Sooners

Sooners April 21, 2011

Bruce Prescott, leader of the Mainstream Oklahoma Baptists, recently spoke at an immigration rally on the steps of Oklahoma’s state capitol, where he argued that “Immigrants Shouldn’t Need ‘Any Stinking Papers.'”

The rally opposed Arizona-style anti-immigration legislation proposed in the state’s legislature:

[Republican Rep. Randy] Terrill wants Oklahoma to adopt stricter anti-immigration laws similar to measures passed a year ago in Arizona. An anti-immigration bill is progressing through the legislative process, but it’s gone through a special panel approved by [Republican House Speaker Kris] Steele and the measure’s provisions are weaker than those sought by Terrill.
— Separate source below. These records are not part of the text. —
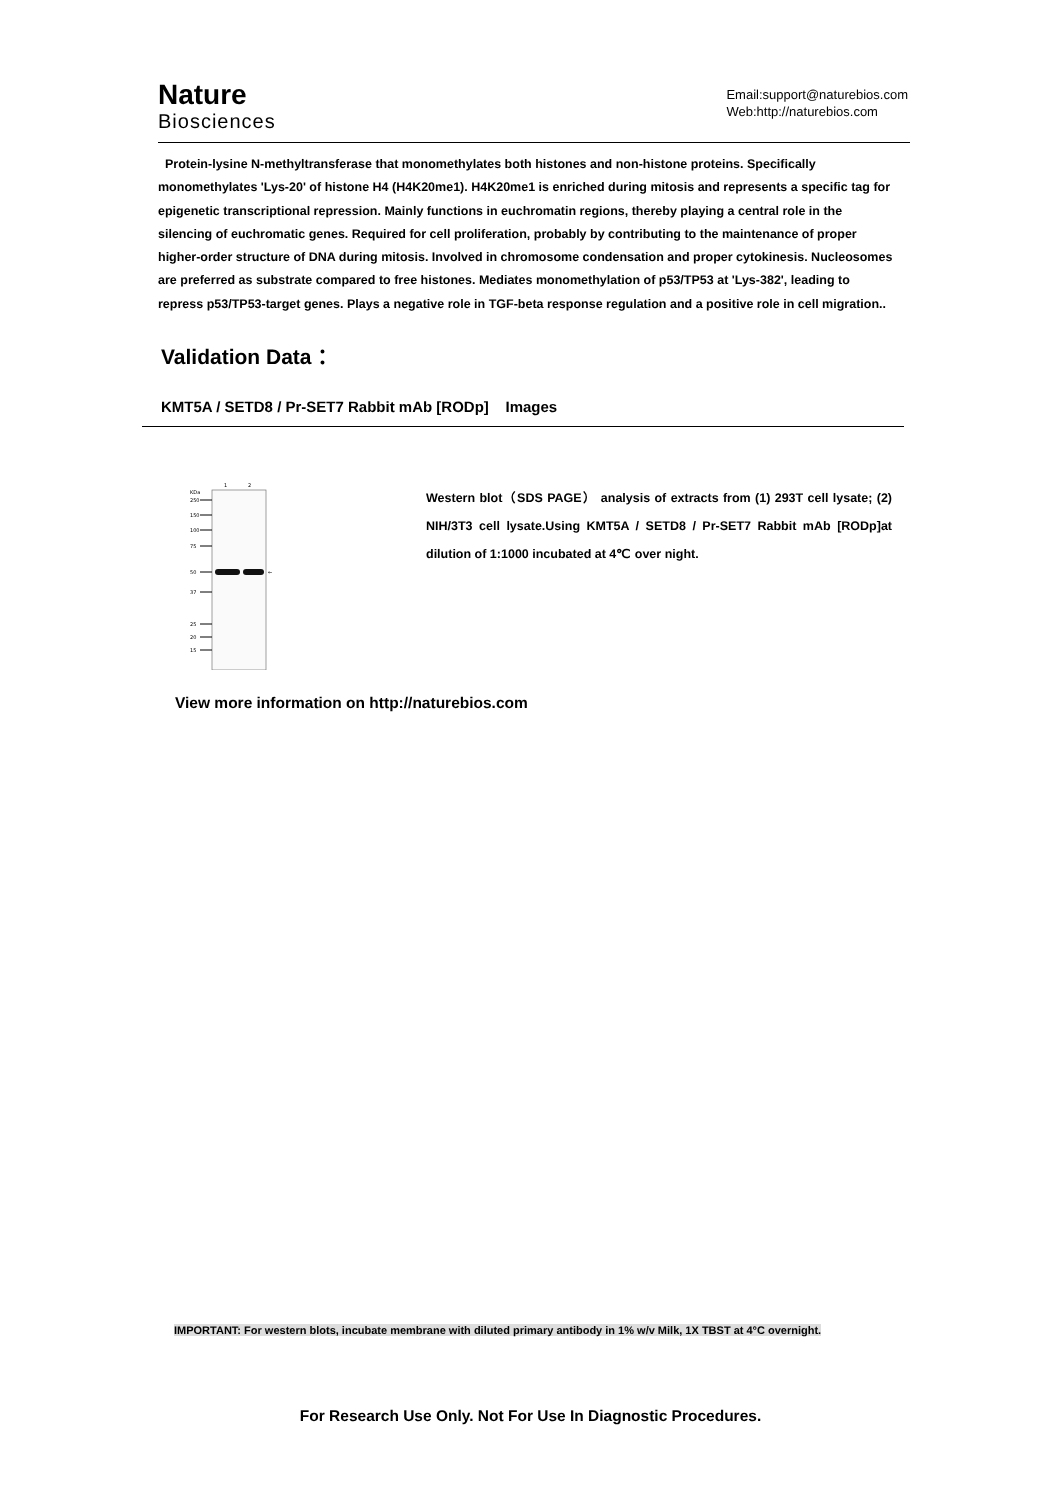Nature
Biosciences
Email:support@naturebios.com
Web:http://naturebios.com
Protein-lysine N-methyltransferase that monomethylates both histones and non-histone proteins. Specifically monomethylates 'Lys-20' of histone H4 (H4K20me1). H4K20me1 is enriched during mitosis and represents a specific tag for epigenetic transcriptional repression. Mainly functions in euchromatin regions, thereby playing a central role in the silencing of euchromatic genes. Required for cell proliferation, probably by contributing to the maintenance of proper higher-order structure of DNA during mitosis. Involved in chromosome condensation and proper cytokinesis. Nucleosomes are preferred as substrate compared to free histones. Mediates monomethylation of p53/TP53 at 'Lys-382', leading to repress p53/TP53-target genes. Plays a negative role in TGF-beta response regulation and a positive role in cell migration..
Validation Data：
KMT5A / SETD8 / Pr-SET7 Rabbit mAb [RODp] Images
1
2
KDa
250
150
100
75
50
37
25
20
15
←
Western blot（SDS PAGE） analysis of extracts from (1) 293T cell lysate; (2) NIH/3T3 cell lysate.Using KMT5A / SETD8 / Pr-SET7 Rabbit mAb [RODp]at dilution of 1:1000 incubated at 4℃ over night.
View more information on http://naturebios.com
IMPORTANT: For western blots, incubate membrane with diluted primary antibody in 1% w/v Milk, 1X TBST at 4°C overnight.
For Research Use Only. Not For Use In Diagnostic Procedures.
Steele’s reluctance to push for more draconian anti-immigrant measures has made him the focus of some vitriolic push-back from the far-right wing of his party. At a meeting with constituents earlier this month:

Steele, an associate pastor at Wesleyan United Methodist Church in Shawnee, was asked whether Satanists, communists and atheists were on his church board and he was falsely accused of trying to help get a pardon for a child serial rapist.

(Always with the Satanists. They really are addicted to that stuff.)

What’s remarkable to me about all of this is that it’s going on in Oklahoma — in “The Sooner State.”

That shouldn’t be allowed. It is laughable and should be met with only laughter — the sort of loud, derisive laughter that clearly indicates “We are not laughing with you, we are laughing at you.”

Sooners are not permitted to brag about being Sooners and then to complain about others crossing borders illegally. Sooners are not permitted to brag about being Sooners and then to complain about migrants unable to produce the proper paperwork.

Sooners are not permitted to brag about being Sooners and then to pretend that they don’t know what that word means or where it comes from.

Some helpful background from Wikipedia:

Sooners is the name given to settlers  in the midwest of the United States who entered the Unassigned Lands in what is now the state of Oklahoma before President Grover Cleveland officially proclaimed them open to settlement on March 2, 1889 with the Indian Appropriations Act of 1889. The name derived from the “sooner clause” of the Act, which stated that anyone who entered and occupied the land prior to the opening time would be denied the right to claim land. …

Some Sooners crossed into the territory illegally at night, and were originally called “moonshiners” because they entered “by the light of the moon.” These Sooners would hide in ditches at night and suddenly appear to stake their claim after the land run started, hours ahead of legal settlers. …

Those who actually observed the official start of the land run and began the race for free land often found choice sections of land already occupied by Sooners or, in some cases, by Boomers. Problems with Sooners continued with each successive land run; in an 1895 land run as much as half of the available land was taken by Sooners. Litigation between legitimate land-run participants and Sooners continued well into the 20th century, and eventually the United States Department of the Interior was given ultimate authority to settle the disputes.

In 1908, the University of Oklahoma adopted “Sooners” as the nickname of their football team, after having first tried “Rough Riders” and “Boomers”. Eventually, Oklahoma became known as “The Sooner State.”

“Sooner” refers to an act of immigrating illegally. A Sooner is an illegal immigrant. Oklahoma is the Illegal Immigrant State.

And since those terms are more or less interchangeable, I think I’ll just stick with “Sooners” from now on. It’s shorter and has a longer American pedigree of popular usage. And just maybe it can also serve as a reminder of the double-standard we apply that reviles others as rule-breaking intruders while celebrating ourselves a go-getting renegades who don’t let the rules slow us down.